In Trial II, all the tester strains, TA98, TA100, TA1535, TA1537 and TA102 were treated with test item at 19.53, 39.06, 78.13, 156.3 and 312.5 µg/plate by pre-incubation method along with vehicle and positive controls, both in the presence and absence of metabolic activation. In all the tester strains, no significant increase in revertant colony count was observed both in the presence and absence of metabolic activation in any of the tested concentrations up to 312.5 µg/plate, when compared to vehicle control. The partial inhibition of bacterial lawn was observed at 312.5 µg/plate both in the presence and absence of metabolic activation.

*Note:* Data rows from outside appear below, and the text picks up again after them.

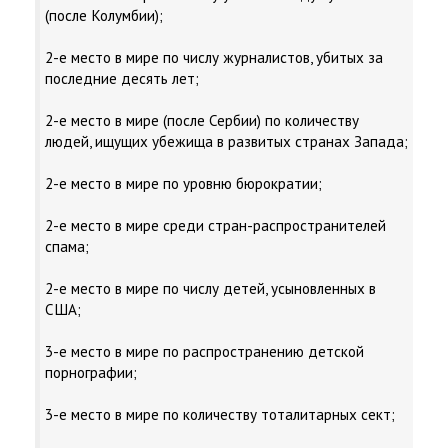
(после Колумбии);
2-е место в мире по числу журналистов, убитых за
последние десять лет;
2-е место в мире (после Сербии) по количеству
людей, ищущих убежища в развитых странах Запада;
2-е место в мире по уровню бюрократии;
2-е место в мире среди стран-распространителей
спама;
2-е место в мире по числу детей, усыновленных в
США;
3-е место в мире по распространению детской
порнографии;
3-е место в мире по количеству тоталитарных сект;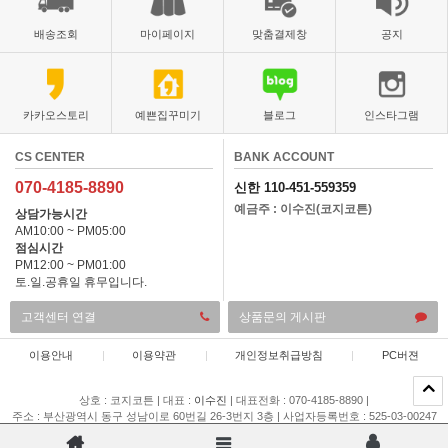
배송조회
마이페이지
맞춤결제창
공지
카카오스토리
예쁜집꾸미기
블로그
인스타그램
CS CENTER
BANK ACCOUNT
070-4185-8890
신한 110-451-559359
예금주 : 이수진(코지코튼)
상담가능시간
AM10:00 ~ PM05:00
점심시간
PM12:00 ~ PM01:00
토.일.공휴일 휴무입니다.
고객센터 연결
상품문의 게시판
이용안내
|
이용약관
|
개인정보취급방침
|
PC버젼
상호 : 코지코튼
|
대표 :
이수진
|
대표전화 : 070-4185-8890
|
주소 : 부산광역시 동구 성남이로 60번길 26-3번지 3층
|
사업자등록번호 : 525-03-00247
|
통신판매업 신고 : 제 2015-부산동구-00196 호
|
개인정보관리책임자 : 이채은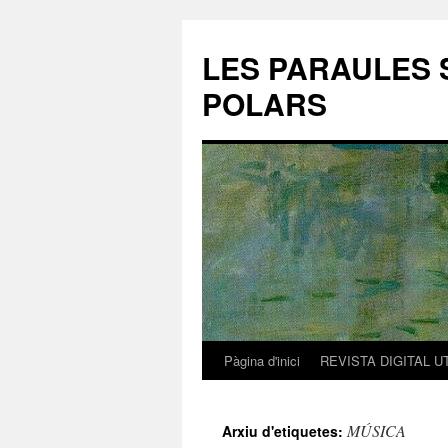
LES PARAULES 
POLARS
Pàgina d'inici
REVISTA DIGITAL U
Vés
al
MÚSICA
Arxiu d'etiquetes:
contingut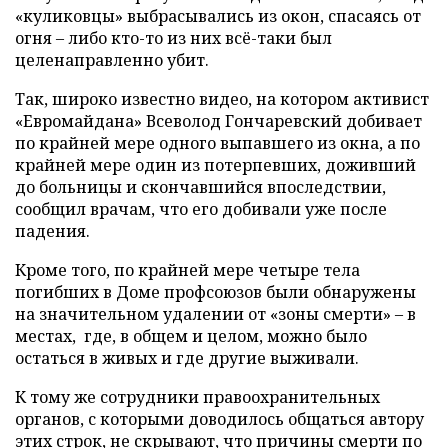
«куликовцы» выбрасывались из окон, спасаясь от
огня – либо кто-то из них всё-таки был
целенаправленно убит.
Так, широко известно видео, на котором активист
«Евромайдана» Всеволод Гончаревский добивает
по крайней мере одного выпавшего из окна, а по
крайней мере один из потерпевших, доживший
до больницы и скончавшийся впоследствии,
сообщил врачам, что его добивали уже после
падения.
Кроме того, по крайней мере четыре тела
погибших в Доме профсоюзов были обнаружены
на значительном удалении от «зоны смерти» – в
местах, где, в общем и целом, можно было
остаться в живых и где другие выживали.
К тому же сотрудники правоохранительных
органов, с которыми доводилось общаться автору
этих строк, не скрывают, что причины смерти по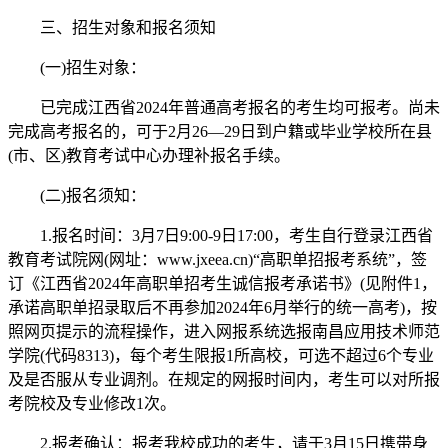
三、招生对象和报名须知
(一)招生对象：
已完成江西省2024年普通高考报名的考生均可报考。尚未
完成高考报名的，可于2月26—29日到户籍或毕业学校所在县
(市、区)教育考试中心办理补报名手续。
(二)报名须知：
1.报名时间：3月7日9:00-9日17:00，考生自行登录江西省
教育考试院网(网址：www.jxeea.cn)“高职单招报考系统”，签
订《江西省2024年高职单招考生诚信报考承诺书》(见附件1，
承诺高职单招录取后不再参加2024年6月举行的统一高考)，按
照网页提示的流程操作，进入网报系统选报南昌应用技术师范
学院(代码8313)，每个考生限报1所高校，可选不超过6个专业
及是否服从专业调剂。在规定的网报时间内，考生可以对所报
考院校及专业修改1次。
2.报考确认：报考我校成功的考生，请于3月15日携带身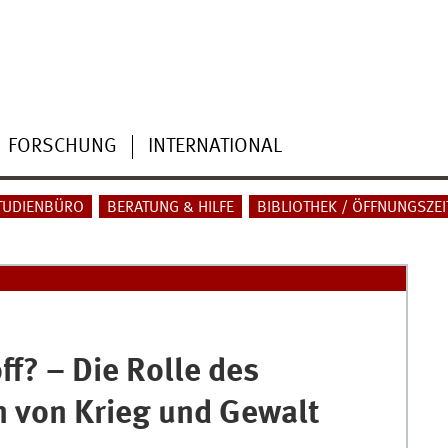
FORSCHUNG
INTERNATIONAL
TUDIENBÜRO
BERATUNG & HILFE
BIBLIOTHEK / ÖFFNUNGSZEI
f? – Die Rolle des
n von Krieg und Gewalt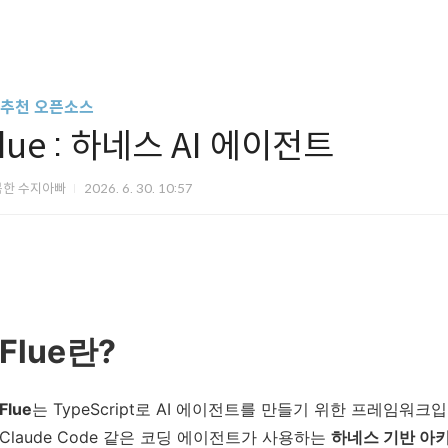
I/추천 오픈소스
lue : 하네스 AI 에이전트
복한 수지아빠
2026. 6. 30. 10:57
Flue란?
Flue
는 TypeScript로 AI 에이전트를 만들기 위한 프레임워크입
Claude Code 같은 코딩 에이전트가 사용하는
하네스 기반 아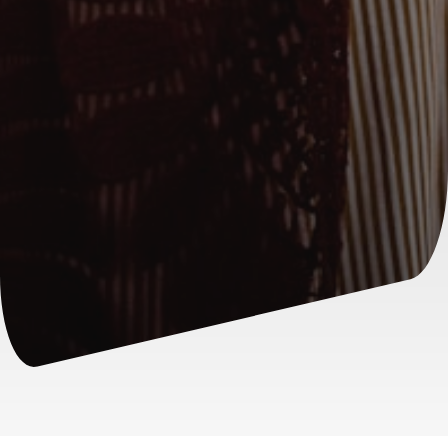
Attendre un enfant, c’est traverser une
période de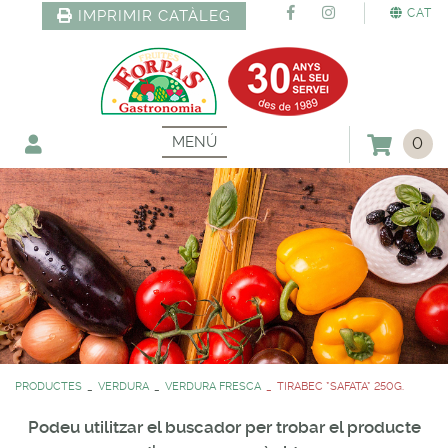
CAT
IMPRIMIR CATÀLEG
MENÚ
0
PRODUCTES
VERDURA
VERDURA FRESCA
TIRABEC *SAFATA* 250G.
Podeu utilitzar el buscador per trobar el producte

The spontaneous revertant frequency of the vehicle control group was within range of historical control data. The positive controls used in the study exhibited significant increase in mean number of revertant frequency respective to their strains, indicating that the sensitivity of the tester strains towards specific mutagens and confirmed that the test conditions were adequate and that the metabolic activation system functioned properly.

It is thus concluded that the test item, Safranal is Non-Mutagenic up to the highest tested concentrations of 312.5 µg/plate in the five Salmonella typhimurium tester strains (TA98, TA100, TA1535, TA1537 and TA102) in the presence (10% S9 mix) and absence of metabolic activation, as measured by the Bacterial Reverse Mutation Test, under the conditions of the test employed.